Ya comentada anteriormente, la taquicardia ectópica de la unión es la arritmia mas frecuente en el período postoperatorio de cirugía cardiovascular. Se define como una taquicardia de complejo angosto, con frecuencia mayor a 150 lpm, con disociación aurículo – ventricular, siendo la frecuencia ventricular mayor que la auricular.
Factores de riesgo asociados a ella identificados en diferentes estudios son: edad temprana, bajo peso, tiempos prolongados de apoyo extra corpóreo y de pinzamiento aórtico, hipertermia, hipomagnasemia, necesidad de mayor soporte con aminas en terapia intensiva como reflejo de mayor daño miocárdico previo a la cirugía y reciente ha surgido el polimorfismo genético en el gen responsable de la conversión de angiotensina para estos casos.
Traigo a su consideración dos referencias: la primera del Pediatric Cardiology 2012 del grupo de Ann Arbor, Michigan, donde revisan sus bases de datos de los años 2005 – 10, identificando 162 pacientes con JET menores de un año de un total de 1451 cirugías con apoyo extracorpóreo con incidencia de 14.3% para este grupo etáreo; su análisis multivariado identifica la corrección de tetralogía de Fallot y el tiempo de pinzamiento aórtico como factores asociados a taquicardia de la unión. Es el reporte más amplio que estudia esta arritmia en menores de un año. No hace consideración al tratamiento.
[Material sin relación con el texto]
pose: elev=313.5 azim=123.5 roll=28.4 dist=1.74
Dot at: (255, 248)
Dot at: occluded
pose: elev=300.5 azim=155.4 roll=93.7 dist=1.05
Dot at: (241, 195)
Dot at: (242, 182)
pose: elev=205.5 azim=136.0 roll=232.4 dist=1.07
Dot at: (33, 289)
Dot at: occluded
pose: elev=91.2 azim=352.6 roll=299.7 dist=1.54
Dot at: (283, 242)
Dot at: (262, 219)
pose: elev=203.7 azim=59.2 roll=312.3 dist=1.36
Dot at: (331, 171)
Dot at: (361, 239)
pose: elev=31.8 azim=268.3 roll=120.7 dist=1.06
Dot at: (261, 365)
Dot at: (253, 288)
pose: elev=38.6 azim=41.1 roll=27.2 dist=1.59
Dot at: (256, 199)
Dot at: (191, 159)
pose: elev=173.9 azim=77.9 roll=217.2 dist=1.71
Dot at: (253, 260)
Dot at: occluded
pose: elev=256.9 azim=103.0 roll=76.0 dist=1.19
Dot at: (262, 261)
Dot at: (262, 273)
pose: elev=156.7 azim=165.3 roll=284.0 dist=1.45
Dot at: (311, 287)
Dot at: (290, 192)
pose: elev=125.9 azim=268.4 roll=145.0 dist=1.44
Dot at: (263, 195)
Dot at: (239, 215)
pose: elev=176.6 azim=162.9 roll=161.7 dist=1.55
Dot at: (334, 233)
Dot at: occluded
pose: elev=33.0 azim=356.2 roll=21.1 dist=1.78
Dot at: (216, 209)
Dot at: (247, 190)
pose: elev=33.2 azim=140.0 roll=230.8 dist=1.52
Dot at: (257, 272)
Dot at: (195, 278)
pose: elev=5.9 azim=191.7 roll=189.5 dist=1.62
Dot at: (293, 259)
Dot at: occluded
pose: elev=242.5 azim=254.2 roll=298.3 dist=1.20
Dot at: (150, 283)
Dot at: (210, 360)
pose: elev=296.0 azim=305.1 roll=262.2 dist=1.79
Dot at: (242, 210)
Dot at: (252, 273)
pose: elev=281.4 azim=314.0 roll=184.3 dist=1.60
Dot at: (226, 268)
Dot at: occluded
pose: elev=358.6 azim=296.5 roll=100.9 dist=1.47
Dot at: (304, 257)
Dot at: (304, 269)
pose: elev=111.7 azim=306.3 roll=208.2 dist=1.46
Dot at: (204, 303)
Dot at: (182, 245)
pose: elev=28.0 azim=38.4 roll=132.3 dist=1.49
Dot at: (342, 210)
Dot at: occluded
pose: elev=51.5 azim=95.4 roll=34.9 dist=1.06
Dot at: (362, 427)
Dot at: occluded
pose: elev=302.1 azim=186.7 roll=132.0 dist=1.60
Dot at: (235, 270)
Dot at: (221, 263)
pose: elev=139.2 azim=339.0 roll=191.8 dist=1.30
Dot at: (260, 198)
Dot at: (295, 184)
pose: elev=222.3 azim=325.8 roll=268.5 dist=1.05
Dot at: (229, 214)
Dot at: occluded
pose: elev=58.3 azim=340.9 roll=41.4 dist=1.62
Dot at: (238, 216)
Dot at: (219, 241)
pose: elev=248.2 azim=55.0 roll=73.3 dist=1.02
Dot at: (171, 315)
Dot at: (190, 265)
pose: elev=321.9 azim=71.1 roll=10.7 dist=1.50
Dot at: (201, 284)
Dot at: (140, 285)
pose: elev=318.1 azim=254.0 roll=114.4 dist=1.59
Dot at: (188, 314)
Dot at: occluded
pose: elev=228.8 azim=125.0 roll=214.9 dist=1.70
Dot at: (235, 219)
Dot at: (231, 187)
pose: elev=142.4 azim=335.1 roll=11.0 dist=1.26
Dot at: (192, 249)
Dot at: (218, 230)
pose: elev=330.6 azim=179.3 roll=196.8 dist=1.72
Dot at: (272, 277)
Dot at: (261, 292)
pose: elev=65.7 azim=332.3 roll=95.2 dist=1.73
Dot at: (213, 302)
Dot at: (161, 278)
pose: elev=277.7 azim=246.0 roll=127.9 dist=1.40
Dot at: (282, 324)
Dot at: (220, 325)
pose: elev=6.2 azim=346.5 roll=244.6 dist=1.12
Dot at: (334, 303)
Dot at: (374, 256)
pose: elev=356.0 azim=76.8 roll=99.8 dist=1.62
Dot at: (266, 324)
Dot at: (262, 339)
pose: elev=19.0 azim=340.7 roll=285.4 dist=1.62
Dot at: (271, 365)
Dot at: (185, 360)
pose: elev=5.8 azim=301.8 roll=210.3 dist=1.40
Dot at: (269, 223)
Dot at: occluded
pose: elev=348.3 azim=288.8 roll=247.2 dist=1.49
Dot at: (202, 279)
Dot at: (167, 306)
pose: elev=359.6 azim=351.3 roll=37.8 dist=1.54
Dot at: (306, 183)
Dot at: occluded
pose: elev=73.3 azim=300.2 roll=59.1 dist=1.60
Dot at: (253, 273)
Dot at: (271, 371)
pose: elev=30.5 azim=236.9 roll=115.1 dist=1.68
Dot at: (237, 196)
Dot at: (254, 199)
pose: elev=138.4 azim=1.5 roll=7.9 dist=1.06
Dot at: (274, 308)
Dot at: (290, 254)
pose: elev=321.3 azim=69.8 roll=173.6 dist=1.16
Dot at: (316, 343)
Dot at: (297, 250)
El segundo efectuado en Atlanta y publicado en Pediatric Cardiology 2013, identifica y estudia a 54 pacientes entre 0 – 21 años con taquicardia ectópica de la unión en un período de 4.5 años; resulta con incidencia de 1.4%, por abajo de lo reportado en otras series (2-10%). Identifica como factores de riesgo al tiempo de bomba mayor a 100 minutos, peso menor de 4 Kg y lactato mayor de 20 mg/dl en el postoperatorio inmediato. Me llama la atención la descripción de su secuencia terapéutica: hipotermia central de 35 grados en 52 casos, sobre-estimulación auricular para restablecer sincronía AV usada en 40 casos y tratamiento farmacológico solo si persiste la taquicardia y no hay mejoría suficiente con la estimulación auricular, empleando amiodarona, procainamida o esmolol, utilizada en 50 pacientes. Pregunta: si debieron usar fármacos en 50/54 casos, las estrategias anteriores son poco efectivas, no?